Customer Story

How StubHub International went from silent failures to proactive reliability

A global marketplace for fans to buy and sell tickets to sports, music, and entertainment events.

Industry

Entertainment

Company size

100-500

Data Stack

Author
David Pérez Lázaro

Overview

When data breaks, trust breaks. At StubHub International, the data team had invested heavily in dbt for modeling and testing, but had no visibility into test results. That changed with a single incident: a failing test on duplicate transactions that went unnoticed for over a week. This triggered a search for a tool that could bring observability into their dbt workflow, without vendor lock-in or extra complexity. The team found a perfect fit in Elementary.

In this case study, David, Analytics Manager at StubHub International, shares how his team implemented Elementary during a POC and immediately started catching real issues, shifting from reactive firefighting to proactive data quality.

Company Background

StubHub International is a global marketplace for live experiences, enabling fans worldwide to buy and sell tickets to sports, music, and entertainment events.

With operations spanning multiple countries, the company supports a diverse and dynamic user base, delivering seamless ticketing experiences while managing complex, high-volume data systems behind the scenes.

The Challenge

StubHub International had adopted dbt nearly three years earlier and saw clear benefits: reusable code, centralized logic, and consistent outputs across reports and analyses. The team had also implemented dbt tests to catch data quality issues—but there was a critical blind spot.

“We had dbt tests, but we didn’t see the results,” David explained. “They were buried in the Airflow logs, and we had no visibility into them.”

The test results existed—but they weren’t actionable. Most of the team’s dbt tests were configured with severity=warn, meaning they wouldn’t fail Airflow tasks or halt the DAG. This was intentional: not every issue was critical enough to justify stopping data pipelines or blocking updates to dashboards in Tableau.

But without a monitoring layer on top, this design came with a major downside—failing tests went unnoticed. The results were buried in logs, and unless someone manually reviewed them, issues slipped through. What began as a practical compromise quickly became an operational risk.

The final trigger came when a duplicate transaction bug went undetected for over a week, despite having a test in place. The test had been failing silently in the logs the whole time. That’s when the team decided: the current setup wasn’t enough. They needed something better.

“That was the moment I knew we needed better visibility. What’s the point of tests if you don’t know when they fail?”
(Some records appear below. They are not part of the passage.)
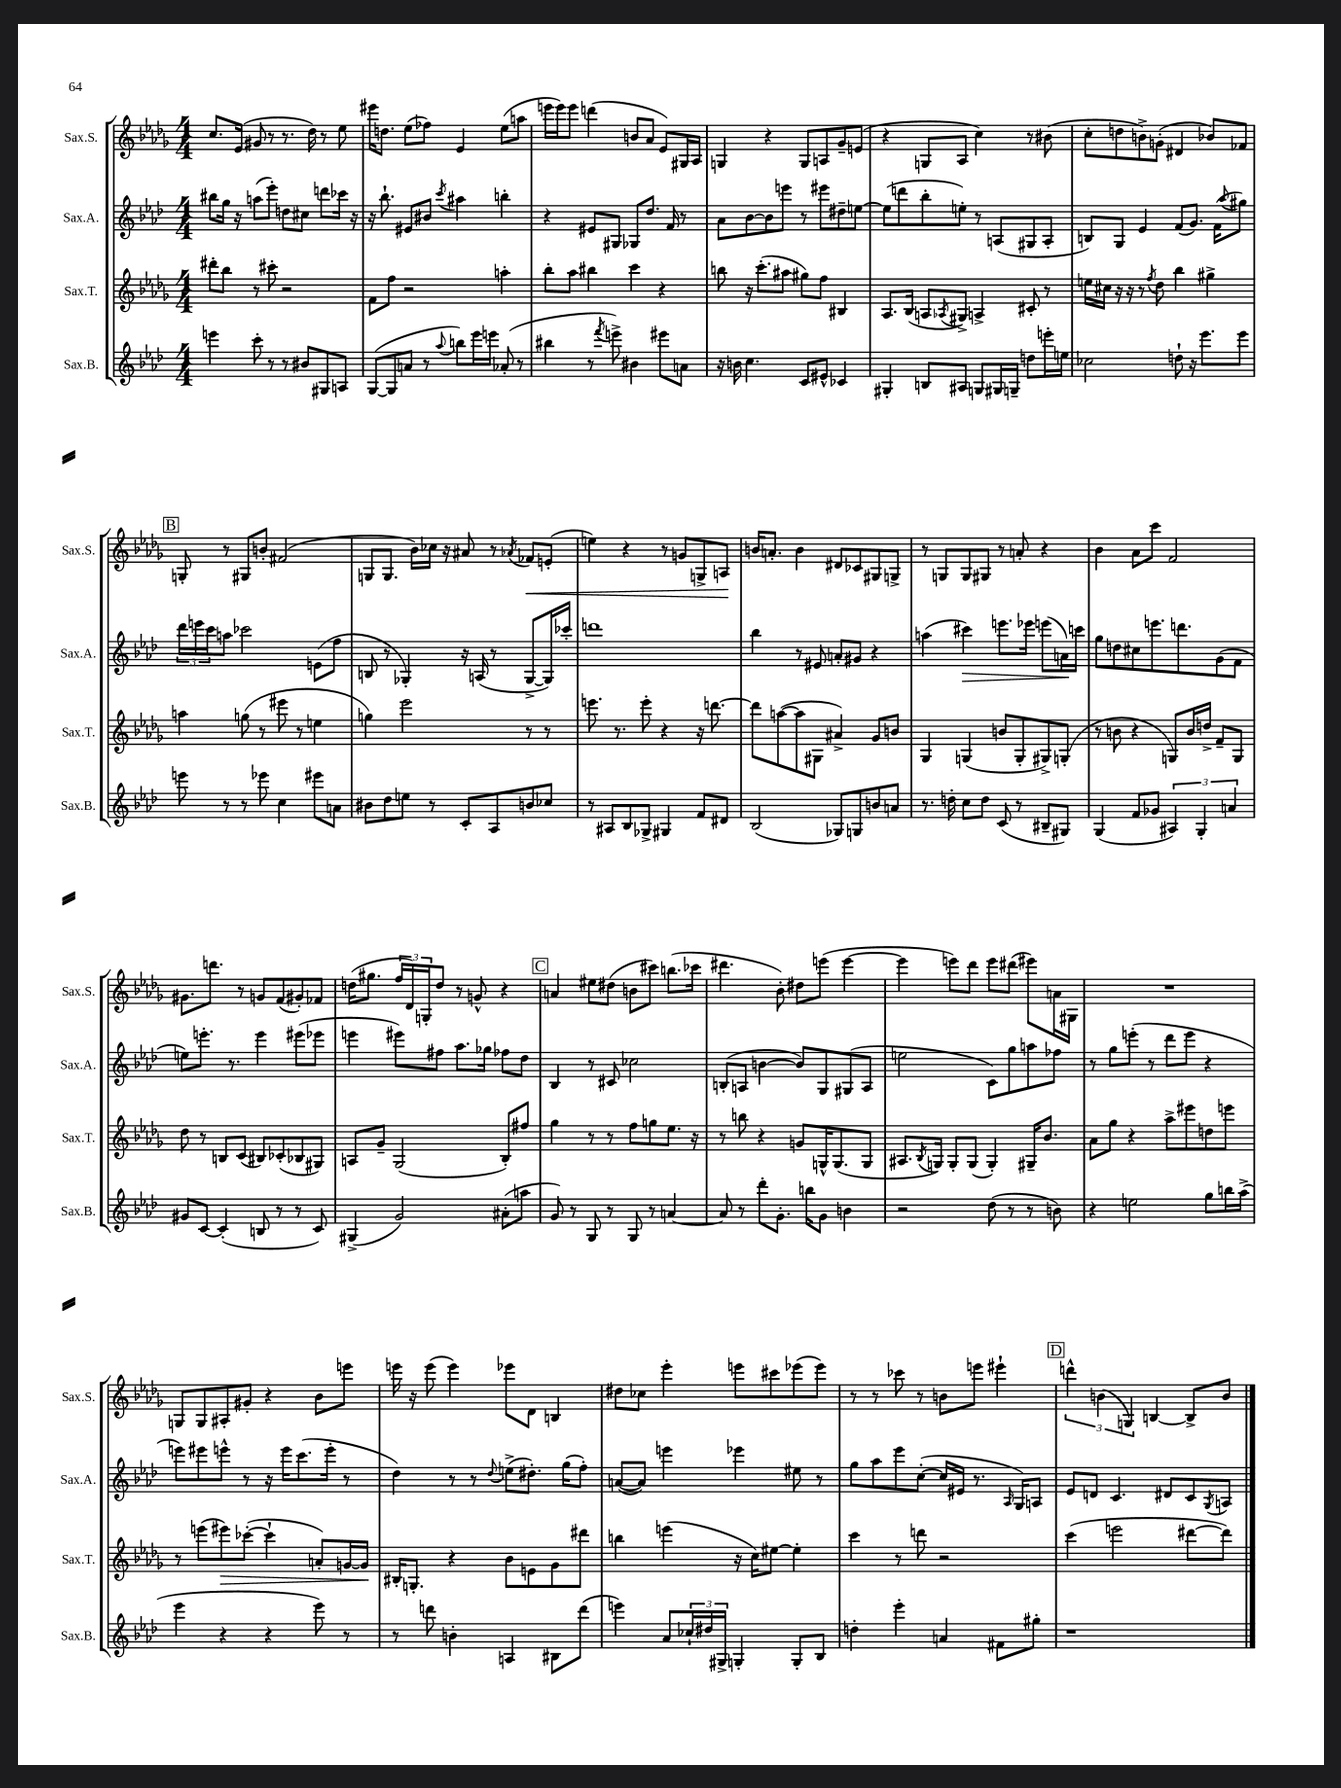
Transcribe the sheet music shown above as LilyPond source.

<<
\new StaffGroup <<
\new Staff = "s0" \with { instrumentName = "Sax.S." shortInstrumentName = "Sax.S." } {
    \clef treble \key des \major \numericTimeSignature \time 4/4
    c''8. ees'16( gis'8 r8 r8. des''16) r8 ees''8 |
    eis'''16 d''8. ees''8( fes''8) ees'4 ees''8( a''8 |
    e'''16 e'''16) e'''8 d'''4( b'8 aes'8 ees'8) gis16 aes16 |
    g4 r4 g8 a8 ges'8-- e'8( |
    r4 g8 aes8 c''4) r8 bis'8( |
    c''8-. d''8 b'8->) g'8-.( dis'4 bes'8) fes'8 |
    \mark \markup { \box "B" } g8-. r8 gis8 b'8-. fis'2( |
    g8 g8. bes'16) ces''16 r16 ais'8 r8 \acciaccatura { aes'8 } fes'8\< e'8-.( |
    e''4) r4 r8 g'8 g8-> a8\! |
    b'16 a'8.-. b'4 dis'8 ces'8 gis8 g8-> |
    r8 g8 g8 gis8 r8 a'8-. r4 |
    bes'4 aes'8 c'''8 f'2 |
    gis'8. d'''8. r8 g'8 f'8( gis'8-.) fes'8 |
    d''16( gis''8. \tuplet 3/2 { f''16 des'16) g16-. } d''8 r8 g'8-^ r4 |
    \mark \markup { \box "C" } a'4 eis''8 dis''8( b'8 cis'''8) b''8.( ces'''16 |
    dis'''4. bes'8-.) dis''8 e'''8( e'''4~ |
    e'''4 e'''8) des'''8 e'''8 dis'''8( eis'''8) a'16 gis16 |
    R1 |
    g8 g8 ais8-. gis'8-. r4 bes'8 e'''8 |
    e'''16 r16 e'''8( e'''4) ees'''8 des'8 b4 |
    dis''8 ces''8 ees'''4-. e'''8 cis'''8 ees'''8( ees'''8) |
    r8 r8 ces'''8 r8 b'8 e'''8 eis'''4-! |
    \mark \markup { \box "D" } \tuplet 3/2 { d'''4-^ b'4( g4) } b4~ b8-> b'8 \bar "|." |
}
\new Staff = "s1" \with { instrumentName = "Sax.A." shortInstrumentName = "Sax.A." } {
    \clef treble \key aes \major \numericTimeSignature \time 4/4
    bis''8 g''16 r16 a''8( ees'''8-.) d''8 cis''8 d'''8 ces'''16 r16 |
    r16 bes''8.-! eis'8 bis'8 \acciaccatura { c'''8 } ais''4 b''4-. |
    r4 eis'8 gis8 ges8 des''8. f'16 r8 |
    aes'8 bes'8~ bes'8 e'''8 r8 eis'''8 dis''8-- e''8~ |
    e''8( d'''8 bes''8-. e''8-.) r8 a8( gis8 a8-. |
    b8) g8 ees'4 f'8( g'8.) f'16( \appoggiatura { aes''8 } gis''8) |
    \mark \markup { \box "B" } \tuplet 3/2 { des'''16 e'''16 c'''16 } a''8 ces'''2 e'8( f''8 |
    b8 r8 ges4-.) r16 a16( r8 ges8~-> ges16) ces'''16-. |
    d'''1 |
    bes''4 r8 eis'8 a'8-. gis'8 r4 |
    a''4( cis'''4\>) e'''8. ees'''16 e'''8( a'16\!) c'''16 |
    g''8 d''8 cis''8 e'''8. d'''8. g'8( f'8 |
    e''8) e'''8.-. r8. e'''4 eis'''8( ees'''8 |
    e'''4 eis'''8) fis''8 aes''8. ges''16 fes''8 des''8 |
    \mark \markup { \box "C" } bes4 r8 cis'8 ces''2 |
    b8-.( a8 b'4~ b'8) g8 gis8( a8 |
    e''2 c'8) g''8 a''8 fes''8 |
    r8 g''8 e'''8-.( r8 des'''8 e'''8 r4 |
    e'''8) eis'''8 e'''8-^ r8 r16 e'''16 c'''8.( e'''16-. r8 |
    des''4) r8 r8 \appoggiatura { des''8 } e''8->( dis''8.-.) g''16( f''8-.) |
    a'8~( a'8) e'''4 ees'''4 eis''8 r8 |
    g''8 aes''8 ees'''8 c''8~-.( c''16 eis'16 r8. \grace { aes16 } g16) a8 |
    \mark \markup { \box "D" } ees'8 d'8 c'4. dis'8 c'8 \acciaccatura { g8 } a8 \bar "|." |
}
\new Staff = "s2" \with { instrumentName = "Sax.T." shortInstrumentName = "Sax.T." } {
    \clef treble \key des \major \numericTimeSignature \time 4/4
    dis'''8-. bes''8 r8 cis'''8-. r2 |
    f'8 f''8 r2 a''4-. |
    bes''8-. aes''8 bis''4 c'''4 r4 |
    b''8 r16 c'''8.-.( ais''8 gis''8) f''8 bis4 |
    aes8. bes16( a8 \acciaccatura { aes8 } gis8->) a4-> cis'8-. r8 |
    e''16 cis''16 r16 r16 r8 \acciaccatura { f''8 } des''8 bes''4 gis''4-> |
    \mark \markup { \box "B" } a''4 g''8( r8 eis'''8 r8 e''4 |
    g''4) ees'''2 r8 r8 |
    e'''8. r8. e'''8-. r4 r16 d'''8.~ |
    d'''8 a''8~( a''8 gis8 ais'4->) ges'8 b'8 |
    ges4 g4( b'8 g8-. gis8->) g8-.( |
    r8 b'8 r4 g8) b'16 d''16-> f'8-- g8 |
    des''8 r8 b8 c'8( bis8) ces'8-.( bes8 gis8) |
    a8 ges'8-- ges2( bes8-.) fis''8 |
    \mark \markup { \box "C" } ges''4 r8 r8 f''8 g''8 ees''8. r16 |
    r8 b''8 r4 g'8 g16-^ g8.( g8 |
    ais8. \acciaccatura { bes8 } g16) g8-. g8( g4-.) gis16-- bes'8. |
    aes'8 ges''8 r4 aes''8-> eis'''8 d''8 e'''8 |
    r8 e'''8( eis'''8\>) ces'''8~-.( ces'''4-! a'8-.) g'16~ g'16\! |
    bis16-. g8.-. r4 bes'8 e'8 ges'8 dis'''8 |
    b''4 e'''4( r16 c''16) eis''8~ eis''4-. |
    c'''4 r8 d'''8 r2 |
    \mark \markup { \box "D" } c'''4( e'''2 dis'''8~ dis'''8) \bar "|." |
}
\new Staff = "s3" \with { instrumentName = "Sax.B." shortInstrumentName = "Sax.B." } {
    \clef treble \key aes \major \numericTimeSignature \time 4/4
    e'''4 c'''8-. r8 r8 bis'8 gis8 a8 |
    g8~( g8 a'8 r8 \appoggiatura { aes''8 } b''8) ees'''16 e'''16 aes'8-.( r8 |
    bis''4 r8 \acciaccatura { f'''8 } e'''8->) bis'4 eis'''8 a'8 |
    r16 b'16 c''4. c'8 eis'8-^ ces'4 |
    gis4-. b8 ais8 g8 gis16 g16-- d''8 e'''16-. e''16 |
    ces''2 d''8-! r16 ees'''8. ees'''8 |
    \mark \markup { \box "B" } e'''8 r8 r8 ees'''8 c''4 eis'''8 a'8 |
    bis'8 des''8 e''8 r8 c'8-. aes8 b'8 ces''8 |
    r8 ais8 bes8 ges8-> gis4 f'8 dis'8 |
    bes2( ges8) g8 b'8 a'8 |
    r8. d''16-. c''8 d''8 c'8( r8 bis8-- gis8) |
    g4( f'8 ges'8 \tuplet 3/2 { ais4) g4-. a'4 } |
    gis'8 c'8~ c'4-.( b8 r8 r8 c'8) |
    gis4->( g'2) ais'8-.( a''8 |
    \mark \markup { \box "C" } g'8) r8 g8 r8 g8 r8 a'4~ |
    a'8 r8 des'''8-. g'8.-. b''16 g'8 b'4 |
    r2 des''8( r8 r8 b'8) |
    r4 e''2 g''8 b''16 aes''16->( |
    ees'''4 r4 r4 ees'''8) r8 |
    r8 d'''8 b'4-. a4 bis8 d'''8( |
    e'''4) aes'8 \tuplet 3/2 { ces''16-! dis''16 gis16-> } g4-. g8-. bes8 |
    d''4-. ees'''4-. a'4 fis'8 gis''8-. |
    \mark \markup { \box "D" } r1 \bar "|." |
}
>>
>>
\layout { \context { \Score \remove "Bar_number_engraver" } }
David began searching for a solution that would provide:

  • Easy visibility into dbt test results
  • No vendor lock-in
  • No additional tools or languages to learn
  • Fast setup with low overhead

The Evaluation

The search focused on data observability solutions that “played nice with dbt.” His two non-negotiables were:

  • Keep everything in code: “I wanted tests to live inside the dbt project and stay version-controlled.”
  • Avoid long setups: “I didn’t want to spend months setting up a tool before getting value.”

While exploring other options, David quickly ruled them out due to added complexity and lack of native dbt integration.

He installed the open-source Elementary dbt package over a weekend.

The POC

The team proceeded with a one-month POC using Elementary Cloud, connecting it to their BigQuery environment and dbt project.

Setup took just a couple of hours. No custom integrations. No engineering overhead.

Key wins during the POC:

  • Immediate detection of freshness issues: Elementary flagged outdated tables that would’ve gone unnoticed.
  • Test history and performance insights: Helped optimize model runtimes and detect degradation.
  • Built-in monitors: Out-of-the-box tests catch anomalies from day one—no configuration needed.
  • Improved team workflows: Alerts and insights were sent directly to Slack, enabling faster triage.

The Impact

Just a few months in, the StubHub International data team is already seeing a major shift in how they work:

  • From reactive to proactive: They now identify issues before business users notice them.
  • Trusted by the business: Their reputation across departments continues to grow.
  • No engineering bottlenecks: Setup and monitoring run smoothly without requiring scarce data engineering resources.

Why Elementary Cloud?

While the open-source dbt package provided immediate value, the team chose to go with Elementary Cloud to unlock additional benefits:

  • Ease of use: “I didn’t want another integration for my team to have to manage. I wanted something that just works.”
  • Out-of-the-box anomaly detection: Automated monitors, powered by ML, started catching issues immediately with zero configuration.

David also appreciated that the dbt-native approach aligned with their development philosophy and avoided vendor lock-in.

What’s Next

The team plans to expand usage of more advanced features, including dimension-level anomaly detection—an area with huge potential to catch silent failures in their fraud models and core transaction pipelines.